Dynamark 8/26 8 hp sparks coming out exhaust after about 10 min. running under load i wanted to sell it but dont want to sell it like, or burn something up!!!







any info appreciated.....


----------



## UNDERTAKER (Dec 30, 2013)

IT could mean the GOV is getting ready to let loose for good.


----------



## Shryp (Jan 1, 2011)

It is running lean and/or the exhaust valve needs adjusted.

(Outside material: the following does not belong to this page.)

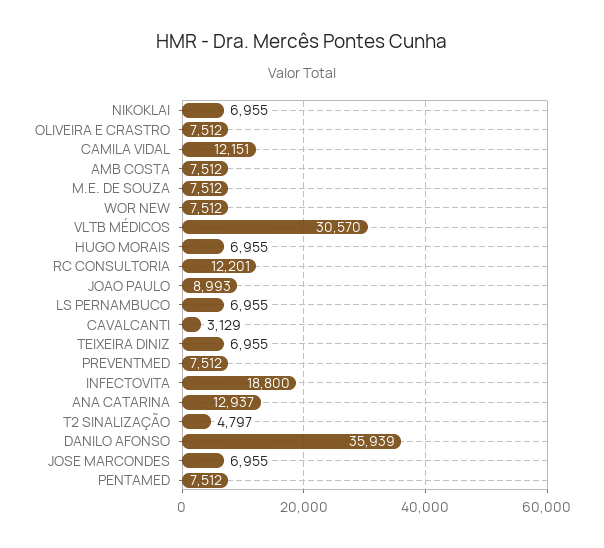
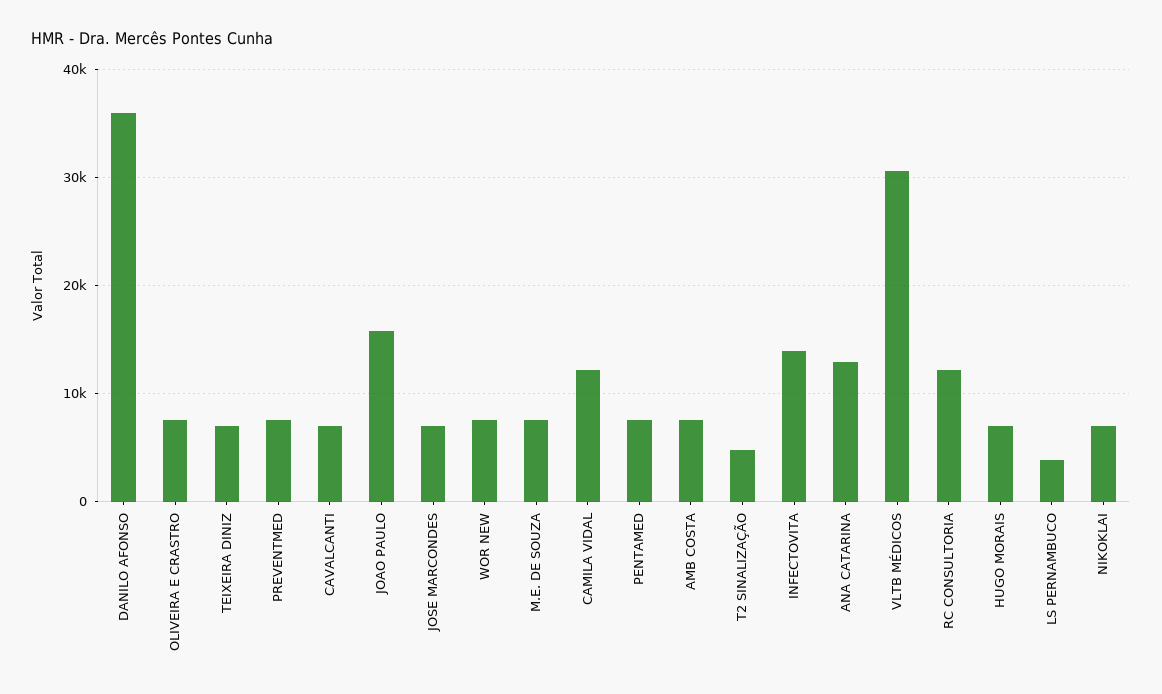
JOAO PAULO: 8993 -> 16000
LS PERNAMBUCO: 6955 -> 4000
CAVALCANTI: 3129 -> 7000
INFECTOVITA: 18800 -> 14000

http://www.snowblowerforum.com/forum/snowblower-repairs-maintenance-forum/34122-leaking-valves.html

http://www.snowblowerforum.com/forum/ariens-snowblowers/35657-new-guy-ariens-st824-question.html


----------



## 43128 (Feb 14, 2014)

its valves, lap and adjust them


----------



## classiccat (Mar 1, 2014)

+1 on the valve job....and a thorough decarb.


----------



## CO Snow (Dec 8, 2011)

How old is the muffler? Is it rusted? Gasket where muffler attaches may need replacement (with a new muffler).


----------



## CarlB (Jan 2, 2011)

I would check the valve lash as well.


----------



## schmitty (Jan 28, 2011)

The Muffler is old and rusted ,the carb is in need of adjustment I'm pretty sure but its been rebuilt last month.this is really first time I've run it for any length of time


----------



## bosco659 (Feb 1, 2013)

If valve lash is ok, too lean. Is the muffler red hot as well?


----------



## CO Snow (Dec 8, 2011)

I had sparks coming out of my muffler. I replaced it along with a new gasket and no more problems. That's an easy starting point.


----------



## GustoGuy (Nov 19, 2012)

CO Snow said:


> I had sparks coming out of my muffler. I replaced it along with a new gasket and no more problems. That's an easy starting point.


Try that first but flame out the muffler is an indication of an exhaust valve not closing fully when the engine is at top dead center.


----------